Dementia patients experience faster memory deterioration during COVID-19 lockdowns: A comparative study conducted in the Netherlands reveals negative impact of social isolation and reduced care structure on Alzheimer’s and non-dementia patients’ cognitive functions amidst the pandemic measures.

by time news

2023-04-21 22:01:27

A comparative study shows that people with memory problems in the Netherlands deteriorated a lot faster during the measures against the corona pandemic than before.

Joost van Egmond

There were concerns from the start: how do people with dementia respond to the corona measures? There were already plenty of indications of negative effects, but now a group of scientists at the Amsterdam Alzheimer Center has it too really picked. The conclusion: their patients’ memory deteriorated faster during the lockdowns than comparable patients before the pandemic hit.

The researchers used the standardized tests they have been doing for years in the Alzheimer Center of the Amsterdam UMC. An example is the fifteen-word task, a memory test in which people are told a list of words that they have to ‘return’ to the experimenter. By doing such tests regularly, the course of their symptoms over time is charted.

Memory loss continued

It enabled them to study the differences that occurred during the lockdowns. On the one hand, 113 patients who visited the memory clinic in the months before the first lockdown in the spring of 2020. Those people were compared with a group of patients who visited the center a few years earlier, and then achieved comparable scores. They then compared how the two groups fared a year after their first tests. So for the first group that was a lockdown year, for the second group it was not.

The difference was unequivocal. Both groups achieved a lower score on the second visit, the memory loss progressed. But the decline was stronger in the lockdown group than in the control group. And that effect was strongest for the people who had no dementia at the first visit.

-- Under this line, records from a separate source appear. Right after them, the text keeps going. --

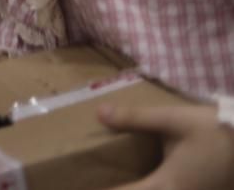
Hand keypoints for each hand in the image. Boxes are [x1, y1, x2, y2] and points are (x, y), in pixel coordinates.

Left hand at [98, 103, 233, 189]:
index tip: (81, 187)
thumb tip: (98, 113)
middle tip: (92, 184)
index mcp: (167, 186)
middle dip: (121, 189)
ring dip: (140, 188)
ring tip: (122, 180)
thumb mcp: (171, 120)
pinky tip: (148, 180)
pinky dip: (156, 188)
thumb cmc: (213, 130)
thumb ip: (134, 119)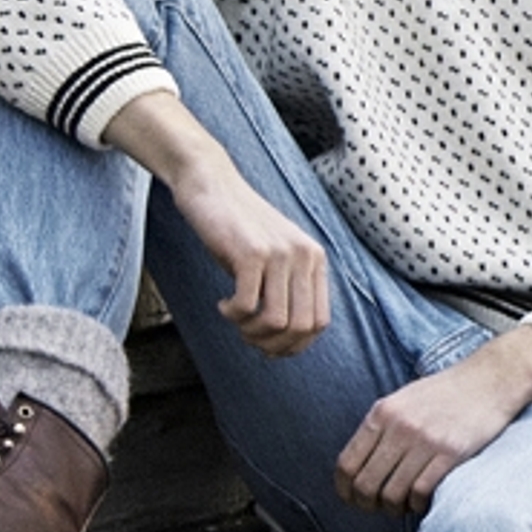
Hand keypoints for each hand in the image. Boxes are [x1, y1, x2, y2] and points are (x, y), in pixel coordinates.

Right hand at [106, 91, 328, 355]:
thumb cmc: (239, 227)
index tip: (268, 345)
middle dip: (271, 344)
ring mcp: (280, 253)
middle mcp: (305, 256)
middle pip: (300, 328)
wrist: (212, 185)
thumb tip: (286, 343)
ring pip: (276, 322)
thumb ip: (287, 291)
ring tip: (234, 319)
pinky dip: (232, 314)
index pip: (320, 323)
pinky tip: (222, 304)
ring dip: (250, 332)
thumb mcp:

“We see people who suffer from memory loss,” explains scientific director Wiesje van der Flier. “Some of them have been diagnosed with Alzheimer’s or another form of dementia, others have not. That’s the non-dementia group. They may later receive a diagnosis of dementia, but sometimes not at all. Then there is already brain damage, but they manage to live ‘around their brain damage’, as it were. We also know that this works better if people have a good social structure around them.”

Loss of structure

It is precisely there that things may have gone wrong during the lockdowns, the researchers suspect. “Our interpretation is that it is due to the corona measures,” says Van der Flier. “We know that the lockdown has had a major impact on social activities, structure, the range of care, stress and other stimuli. We think that a combination of those factors has allowed these people to sink through the ice faster, where the pre-lockdown group did better.”

The research is part of a larger study project into the consequences of the lockdowns for Alzheimer’s patients. Another study on patient mortality during the lockdowns is in the offing. The effect that the often delayed care has had on healthcare costs is also being investigated. “But we have already been able to answer many questions,” says Van der Flier. She therefore already has an advice ready for the following possible limitations: “Make sure that the care offer and the social network remain available in one way or another. That can help this group enormously.”